There are other significant indications of nonfinality as well. One is the June 3rd letter's reference to the fact that the terms would have to be submitted to the Board for "final approval." See Jack Baker, 664 A.2d at 1237, 1241 (describing requirement that Philippine embassy construction contract "will be subject to the approval of the Philippine Department of Foreign Affairs" as "striking" indication of nonfinality). A second is that this was the sort of complex, expensive, multi-stage  transaction in which a subsequent formal contract would ordinarily be expected. See id. at 1240-41; see also R.G. Group, Inc. v. Horn & Hardart Co., 751 F.2d 69, 77 (2d Cir. 1984).

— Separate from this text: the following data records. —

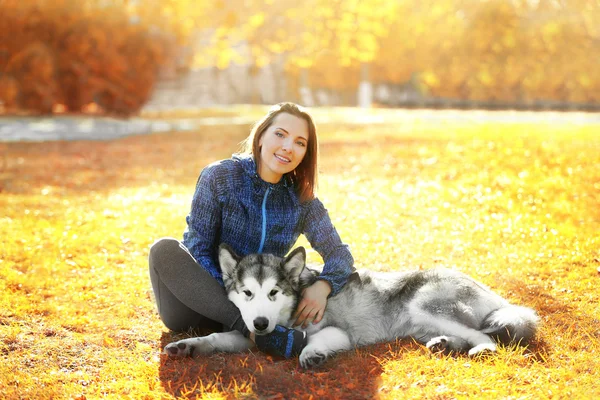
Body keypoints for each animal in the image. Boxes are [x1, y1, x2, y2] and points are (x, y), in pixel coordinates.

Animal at [164, 242, 540, 368]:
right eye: (247, 293)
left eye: (273, 292)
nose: (259, 324)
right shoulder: (246, 334)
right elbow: (214, 339)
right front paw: (186, 346)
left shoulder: (337, 330)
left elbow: (317, 338)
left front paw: (311, 353)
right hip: (423, 323)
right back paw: (445, 344)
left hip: (423, 305)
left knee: (485, 336)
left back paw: (480, 349)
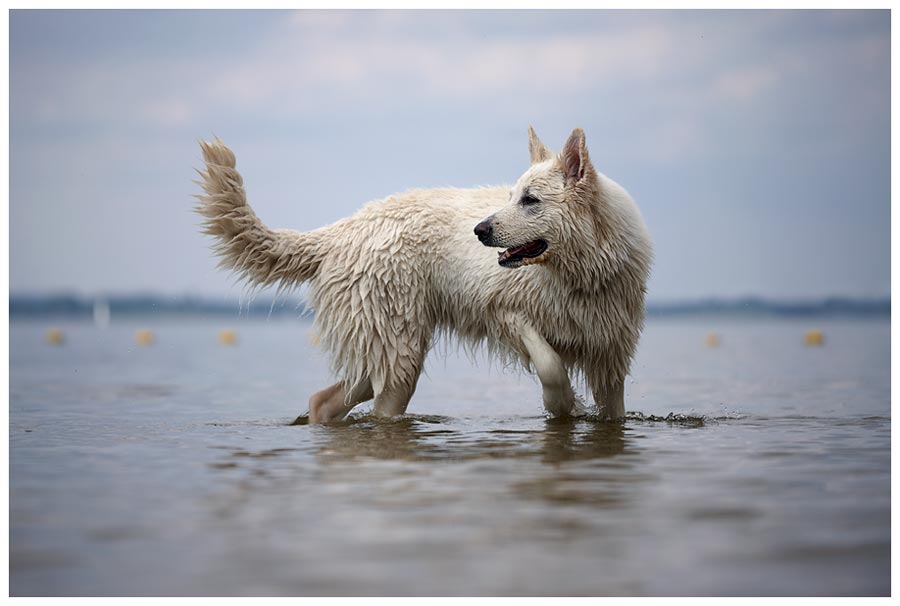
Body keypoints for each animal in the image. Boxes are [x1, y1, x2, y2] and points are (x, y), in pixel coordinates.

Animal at [193, 128, 652, 422]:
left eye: (530, 200)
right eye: (511, 197)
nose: (480, 230)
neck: (579, 272)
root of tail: (341, 229)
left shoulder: (611, 354)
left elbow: (612, 408)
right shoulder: (504, 311)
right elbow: (551, 365)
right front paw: (563, 406)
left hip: (385, 347)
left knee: (327, 398)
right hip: (397, 347)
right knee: (379, 407)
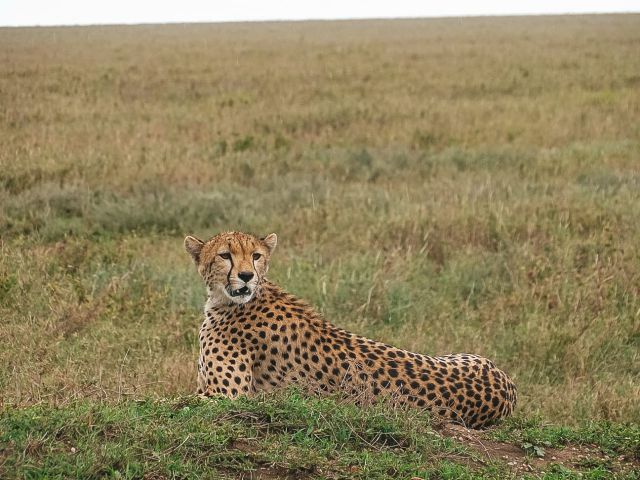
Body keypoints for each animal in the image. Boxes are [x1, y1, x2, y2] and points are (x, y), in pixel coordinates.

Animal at [184, 230, 516, 428]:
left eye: (256, 255)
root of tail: (506, 384)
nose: (246, 276)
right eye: (225, 255)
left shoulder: (228, 396)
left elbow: (176, 401)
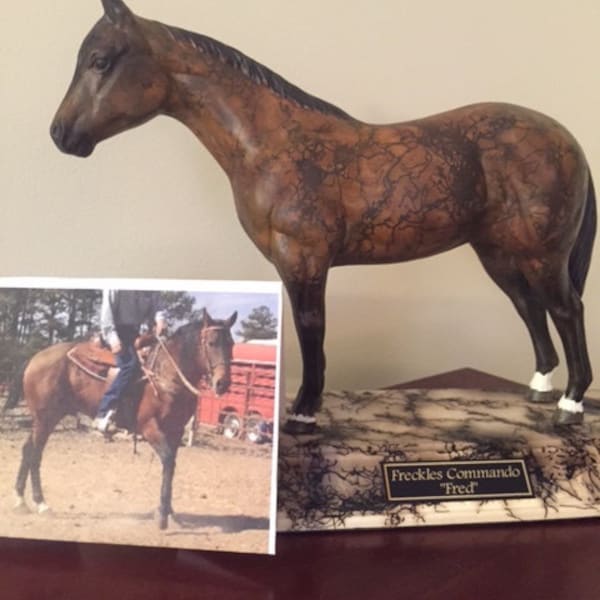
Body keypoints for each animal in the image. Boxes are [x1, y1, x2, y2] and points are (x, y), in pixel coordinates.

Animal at [12, 310, 237, 528]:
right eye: (211, 343)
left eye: (231, 343)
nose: (222, 383)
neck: (165, 374)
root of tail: (35, 358)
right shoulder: (150, 427)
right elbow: (167, 461)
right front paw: (162, 516)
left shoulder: (176, 431)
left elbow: (171, 465)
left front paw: (169, 512)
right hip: (45, 417)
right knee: (36, 454)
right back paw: (41, 504)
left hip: (45, 418)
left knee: (27, 449)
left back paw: (20, 501)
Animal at [51, 0, 596, 432]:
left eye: (100, 60)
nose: (60, 133)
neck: (272, 145)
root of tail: (564, 140)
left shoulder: (304, 259)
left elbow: (311, 328)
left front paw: (303, 411)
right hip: (500, 254)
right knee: (530, 308)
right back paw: (540, 387)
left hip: (543, 254)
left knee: (567, 310)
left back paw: (569, 404)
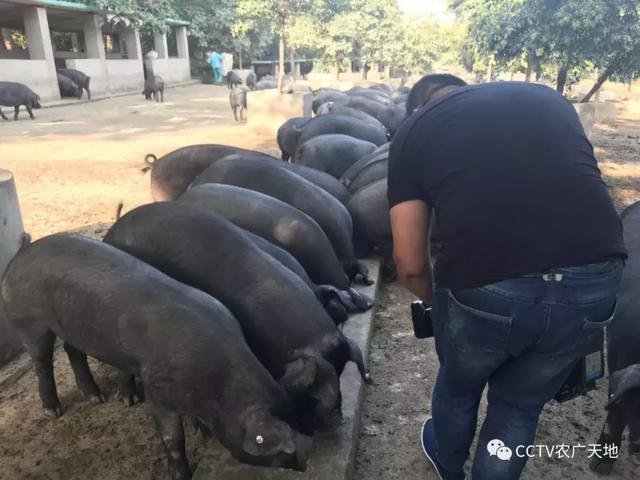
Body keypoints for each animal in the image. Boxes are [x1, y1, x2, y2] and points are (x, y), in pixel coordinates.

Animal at [0, 234, 310, 478]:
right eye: (281, 449)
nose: (304, 464)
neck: (217, 383)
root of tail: (17, 259)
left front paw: (203, 432)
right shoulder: (159, 390)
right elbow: (172, 437)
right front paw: (181, 473)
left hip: (72, 325)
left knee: (72, 351)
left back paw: (96, 397)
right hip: (27, 321)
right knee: (41, 362)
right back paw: (53, 411)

Finally, BAEF's letter made clear that there were a number of key contingencies that would have to be satisfied before the agreement could be concluded. First among these was the transmission of "certified documentation of the sign off of all [Batsov] heirs."  Indeed, in accepting "the terms of the Fund's" offer on June 3rd, Novecon acknowledged its understanding that agreement was "contingent upon a resolution of any and all outstanding uncertainties regarding ownership of [the building] sites," and "accepted the responsibility to resolve the uncertainties to the Fund's satisfaction by the 15 June 1993 deadline."  Yet, as Novecon notes in its brief, those uncertainties were never resolved.

In sum, we agree with the district court that no reasonable trier of fact could conclude that the exchange of communications between Novecon and BAEF constituted an agreement by both parties to be bound by their terms. Rather,  the letters were "merely a part of the preliminary negotiations looking toward the execution of a contract in writing and by [their] own terms negated the idea that [they] were intended as an offer which thereafter could be accepted ... without the necessity of a formal written document covering all the terms." Simplicio v. National Scientific Personnel Bureau, Inc., 180 A.2d 500, 502 (D.C. 1962).


FOOTNOTES
 

1 Novecon formed the joint venture, known as Southern Park Development, with Mirpex Co., a Bulgarian limited liability company. Southern Park Development has assigned its rights in this litigation to Novecon, and we refer to the joint venture as "Novecon" for ease of reference.

4 The remaining communication, the June 1st fax from Novecon to BAEF, proposed a revision of the fee schedule originally contained in the Fund's May 20th letter.



QUESTIONS:

1.  Who is the plaintiff?

2.  What court is hearing the case?

3.  What's the basis for subject matter jurisdiction in this case?

4.  Why is this case being heard in Washington, D.C.?

5.  What are the key documents alleged to be a contract?

6.  What are the legal requirements to form a contract?

7.  Who wins?

8.  Why?  Hint:  make a time line of events in the negotiations.